[Page-level text extractions]
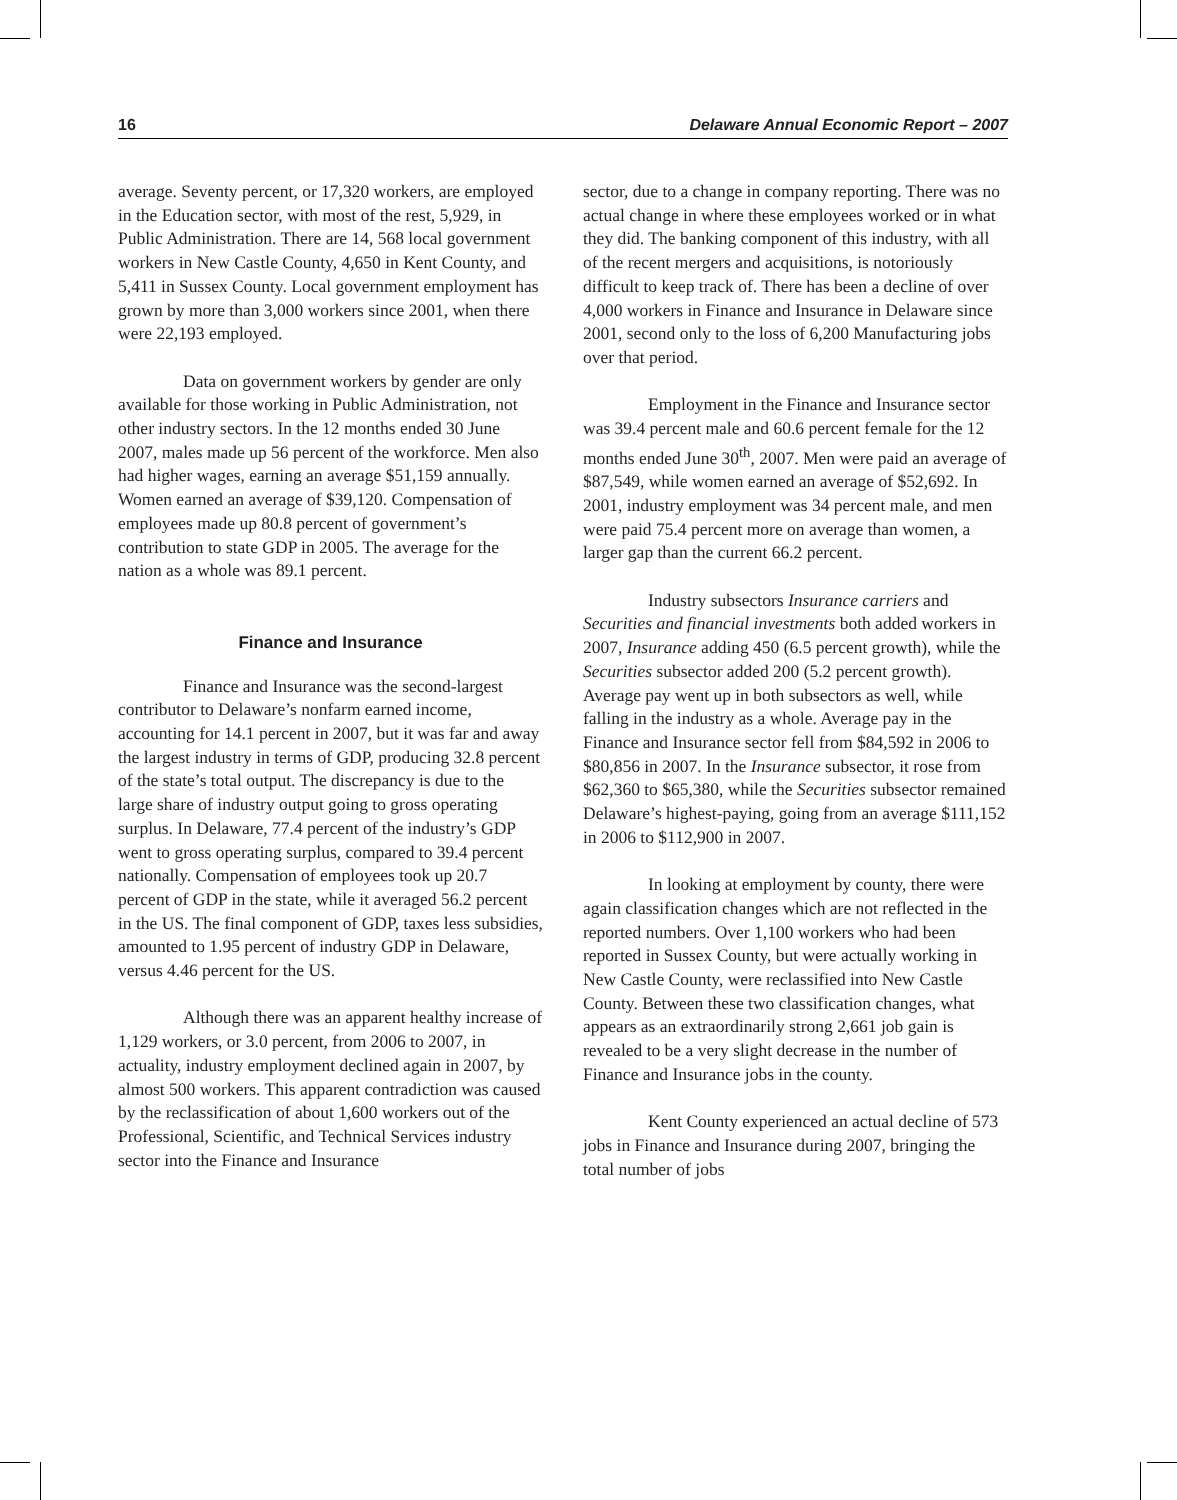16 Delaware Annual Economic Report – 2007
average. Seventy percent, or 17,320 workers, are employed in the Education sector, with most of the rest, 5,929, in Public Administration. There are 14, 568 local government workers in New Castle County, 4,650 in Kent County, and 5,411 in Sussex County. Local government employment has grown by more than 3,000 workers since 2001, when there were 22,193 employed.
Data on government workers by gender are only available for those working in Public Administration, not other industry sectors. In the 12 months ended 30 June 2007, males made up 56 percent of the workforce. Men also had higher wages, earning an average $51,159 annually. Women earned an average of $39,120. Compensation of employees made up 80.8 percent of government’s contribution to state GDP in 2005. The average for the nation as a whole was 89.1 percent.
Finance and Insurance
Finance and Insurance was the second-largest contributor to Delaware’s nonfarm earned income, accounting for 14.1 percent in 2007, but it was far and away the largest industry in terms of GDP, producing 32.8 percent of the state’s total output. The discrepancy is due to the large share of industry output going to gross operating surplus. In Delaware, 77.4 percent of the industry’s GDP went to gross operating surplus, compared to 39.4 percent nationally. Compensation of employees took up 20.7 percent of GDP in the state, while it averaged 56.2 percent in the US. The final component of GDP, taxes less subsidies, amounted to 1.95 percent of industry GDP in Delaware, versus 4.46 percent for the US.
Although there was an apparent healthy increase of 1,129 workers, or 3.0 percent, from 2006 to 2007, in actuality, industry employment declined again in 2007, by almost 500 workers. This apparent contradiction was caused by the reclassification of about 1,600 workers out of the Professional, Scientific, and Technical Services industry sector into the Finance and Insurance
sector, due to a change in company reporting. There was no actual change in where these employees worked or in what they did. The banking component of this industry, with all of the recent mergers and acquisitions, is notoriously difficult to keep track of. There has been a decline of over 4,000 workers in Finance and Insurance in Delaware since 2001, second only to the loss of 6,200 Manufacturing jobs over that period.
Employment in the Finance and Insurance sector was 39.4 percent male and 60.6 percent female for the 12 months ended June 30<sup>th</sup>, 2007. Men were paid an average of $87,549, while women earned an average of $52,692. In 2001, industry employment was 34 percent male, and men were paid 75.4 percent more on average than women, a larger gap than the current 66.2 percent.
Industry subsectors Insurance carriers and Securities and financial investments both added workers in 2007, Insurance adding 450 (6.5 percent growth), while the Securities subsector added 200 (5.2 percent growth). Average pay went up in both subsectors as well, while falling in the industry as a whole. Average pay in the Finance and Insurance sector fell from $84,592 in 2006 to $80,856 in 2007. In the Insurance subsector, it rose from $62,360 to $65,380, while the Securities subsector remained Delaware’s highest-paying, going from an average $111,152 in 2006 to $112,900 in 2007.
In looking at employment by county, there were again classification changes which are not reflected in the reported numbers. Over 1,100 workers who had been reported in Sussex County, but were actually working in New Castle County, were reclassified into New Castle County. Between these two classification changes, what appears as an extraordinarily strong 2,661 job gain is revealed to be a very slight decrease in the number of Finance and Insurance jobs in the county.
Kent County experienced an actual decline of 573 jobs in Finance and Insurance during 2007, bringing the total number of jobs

WORK TO BE COMPLETED
In the records above, find each line with the word "only" and copy it.

OUTPUT OF THE TASK
Data on government workers by gender are only available for those working in Public Administration, not other industry sectors. In the 12 months ended 30 June 2007, males made up 56 percent of the workforce. Men also had higher wages, earning an average $51,159 annually. Women earned an average of $39,120. Compensation of employees made up 80.8 percent of government’s contribution to state GDP in 2005. The average for the nation as a whole was 89.1 percent.
sector, due to a change in company reporting. There was no actual change in where these employees worked or in what they did. The banking component of this industry, with all of the recent mergers and acquisitions, is notoriously difficult to keep track of. There has been a decline of over 4,000 workers in Finance and Insurance in Delaware since 2001, second only to the loss of 6,200 Manufacturing jobs over that period.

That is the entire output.